It’s a moment Abloh remembers, and one he likens to his own defining moment, three years later, crashing Paris Fashion Week as part of Kanye West’s entourage, and forcing the burgeoning streetwear scene to be part of the conversation with Parisian high fashion, not only passive consumers. “These are the tectonic plates of the culture,” Abloh says of the two events. “That’s how new methodologies are birthed. Every generation should feel that abrasiveness.” Still, his designs, for any product, aren’t about settling old scores. When your hallmark is detached irony, there’s nothing less cool than showing you’re emotionally invested. It’s one reason why Abloh didn’t even visit Epernay, where Moët is produced. “I visited Champagne in theory,” he says, noting it doesn’t impact his creative process. “I make clothes about movies I’ve never seen.”

After all, just because a collaboration is “with Virgil Abloh,” that doesn’t mean he has to display depth beyond the veneer of his name. He was just named as one of Time magazine‘s 100 Most Influential People; it’s clear he doesn’t need to give more of himself.

“That’s where it gets very deep and metaphysical,” he says, before questioning whether each of us isn’t more brand than man now. “You have a name. You have an image, an avatar. You make things. You are known as a brand. And then there’s you as yourself? I don’t think you’re able to detach. I don’t have different hats.”

This is why he’ll always feel a greater responsibility to the product than the culture, why he doesn’t want to focus on what he calls the “scorned past.” It limits his reach. “This is a bottle that, to me, is very linked to hip hop, but it’s not triggered by what hip hop might feel like. That’s what I find most interesting.”

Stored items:
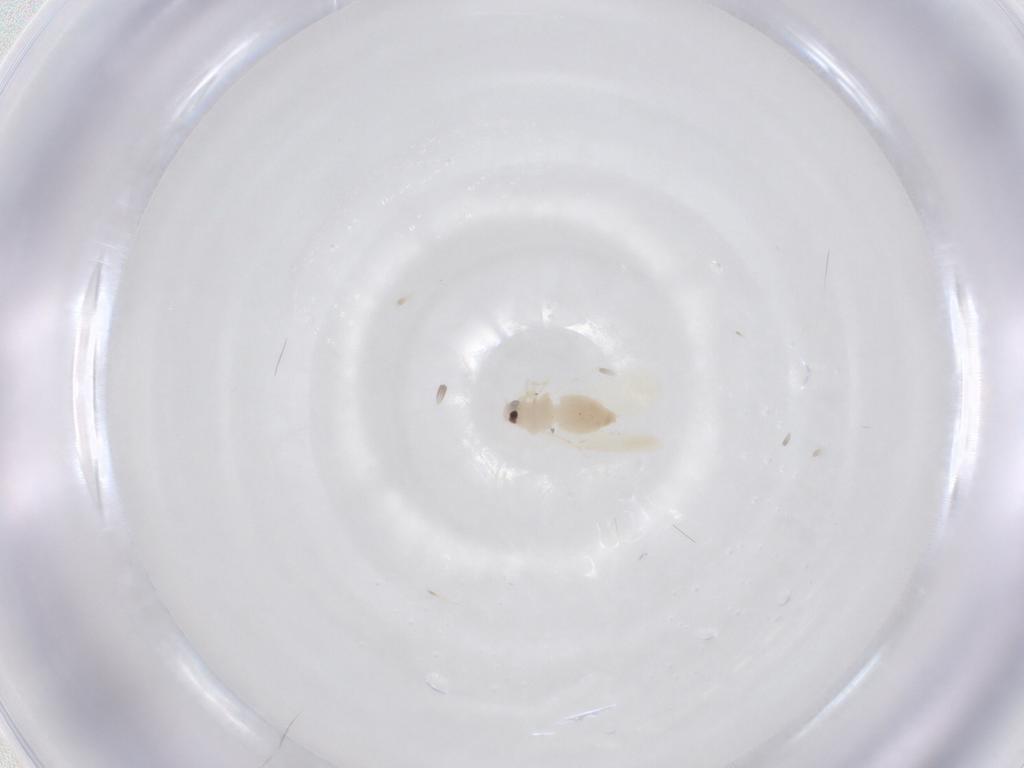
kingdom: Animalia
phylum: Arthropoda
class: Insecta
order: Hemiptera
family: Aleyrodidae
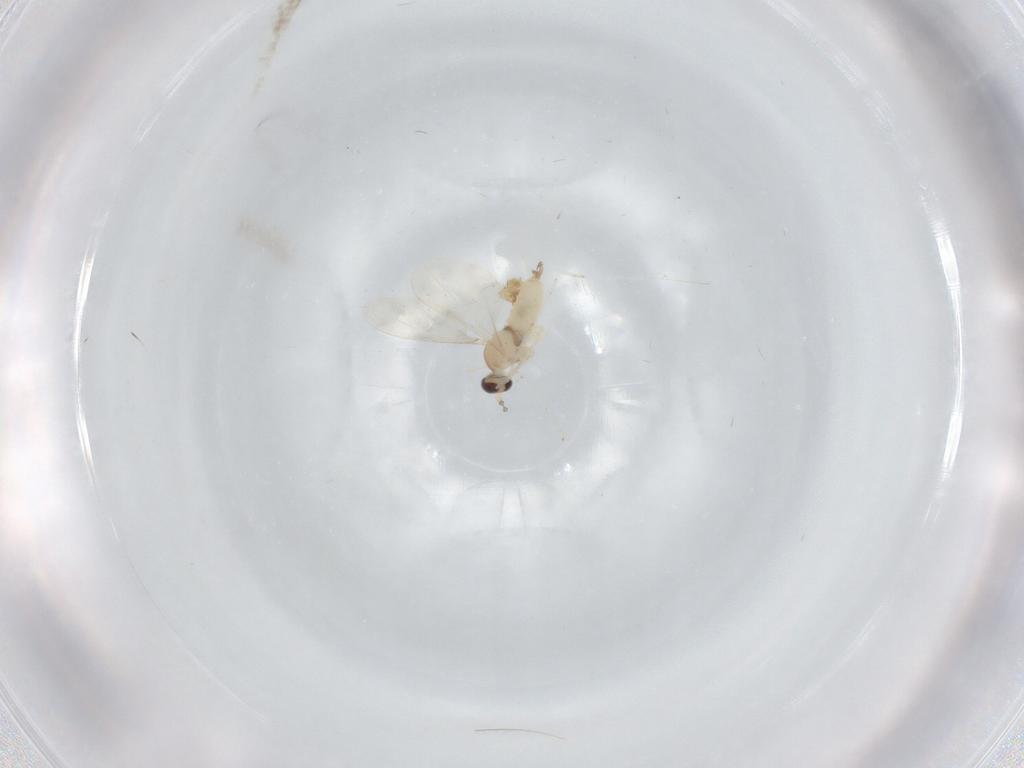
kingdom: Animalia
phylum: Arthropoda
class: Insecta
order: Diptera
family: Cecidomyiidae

---

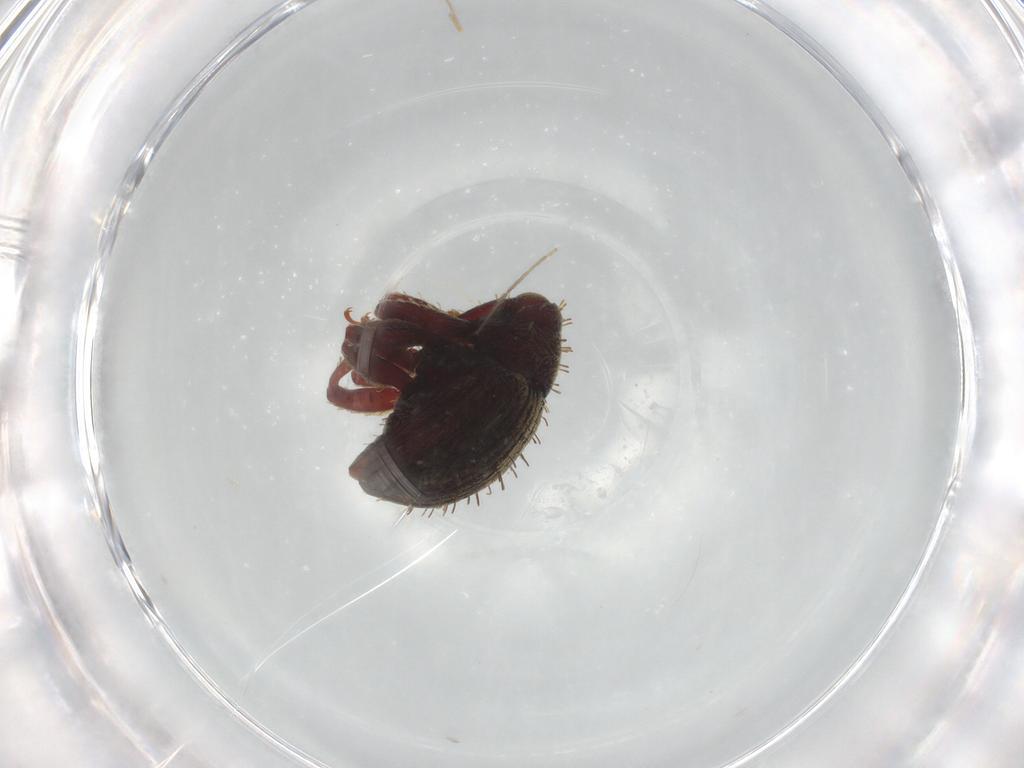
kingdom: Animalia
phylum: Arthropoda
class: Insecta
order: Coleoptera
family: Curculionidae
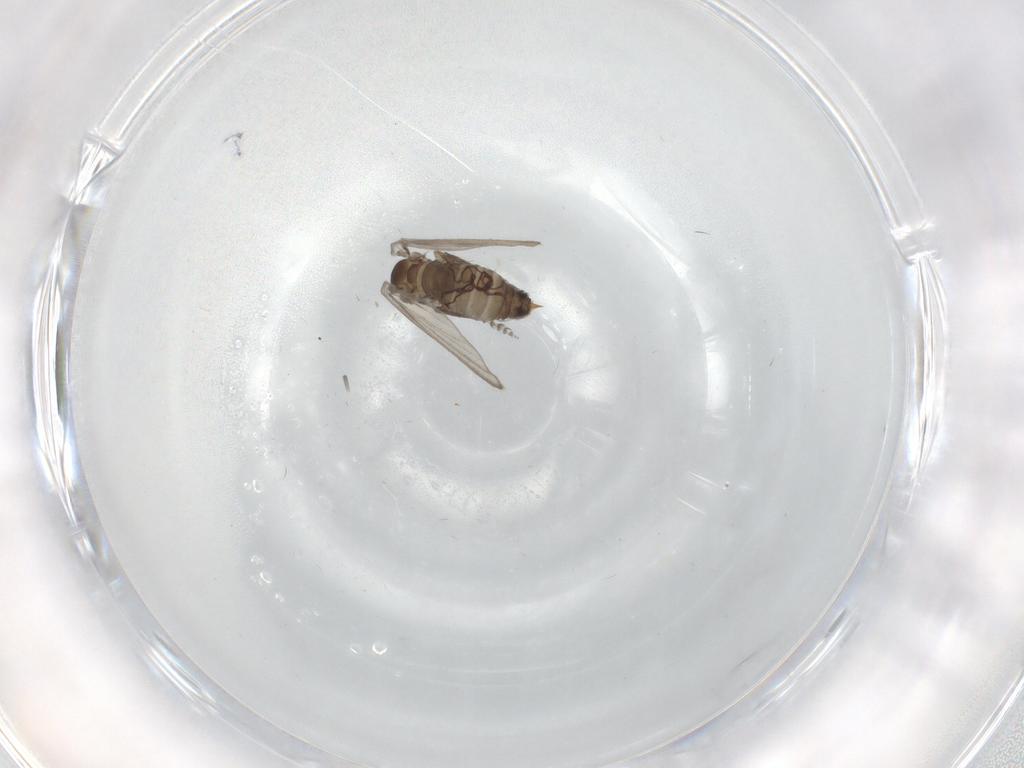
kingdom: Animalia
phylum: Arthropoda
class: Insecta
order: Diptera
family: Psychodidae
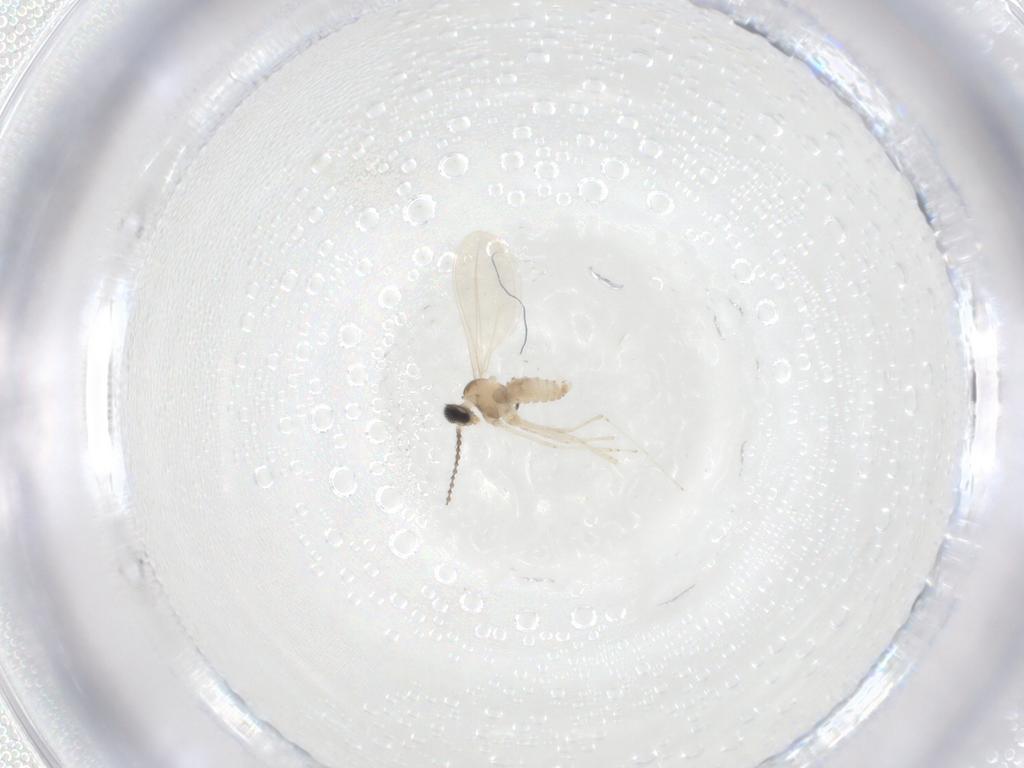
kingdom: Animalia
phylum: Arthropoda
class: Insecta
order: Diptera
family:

» Check your understanding
[A] In the passage about Virgil Abloh, which magazine named him one of its 100 Most Influential People?
[B] Write the next part of the passage about Virgil Abloh, picking up after its final sentence.

» Solved problems
[A] Time magazine

[B]
Still there is a visual nod to Cristal in the bottle’s design. Cristal’s yellow bottles are in fact clear glass—a rarity in the industry—wrapped in yellow cellophane. And with Abloh’s Moët collaboration, he eschewed dark glass and overlaid graphics, so as to make the bottle’s contents more visible. “My idea was to make the bottle as clear as possible, just to see the product. The color [of the champagne] is beautiful and I want it to be as it would look in a glass.“

Abloh is acutely aware, however, that most of his bottles may never be uncorked. Many of his designs never make it out of their original packaging, appreciating as collectibles or flipped on eBay, Grailed, and StockX. That’s what informed his design for a more limited edition, magnum-only bottle available to his friends and family. “The larger version reads ‘For display only,’ because I wonder how much champagne or wine is sold and doesn’t get opened. I’ll preface this that it’ll be wrong, but I would guess that sixty-five percent never gets opened and just sits on people’s countertops on in their cellar—maybe more.” Not that it bothers him. His job is only to get the product off the shelf, and even though he swears he doesn’t look at resale prices of his products in the aftermarket, he sees his place there as a marker of success. “What I think about more is that it’s a metric to know that an idea has relevance, if it has an aftermarket,” Abloh says. “If an idea isn’t relevant, then it shouldn’t exist.”

“I’m still stuck on trying to make people covet things,“ Abloh admits. “There are a lot of choices, and I want to make something people want.“

And what Abloh finds his audience wants is something artificial in its rarity, like a tweaked sneaker only available at a certain hour, a mass-market furniture collection produced in limited quantity, or his first Louis Vuitton designs, which add toylike plastic hardware to the brand’s signature vinyl bags. “Luxury isn’t so much about is it expensive, is it shiny? There’s a unique generation that’s fine without typical luxury. But the one thing you can’t erase is desire.“

So who’s to say that a $60 bottle of Moët isn’t as delicious as a $200 bottle of Cristal if it’s selling for as much on the aftermarket. You’d have to open it to find out.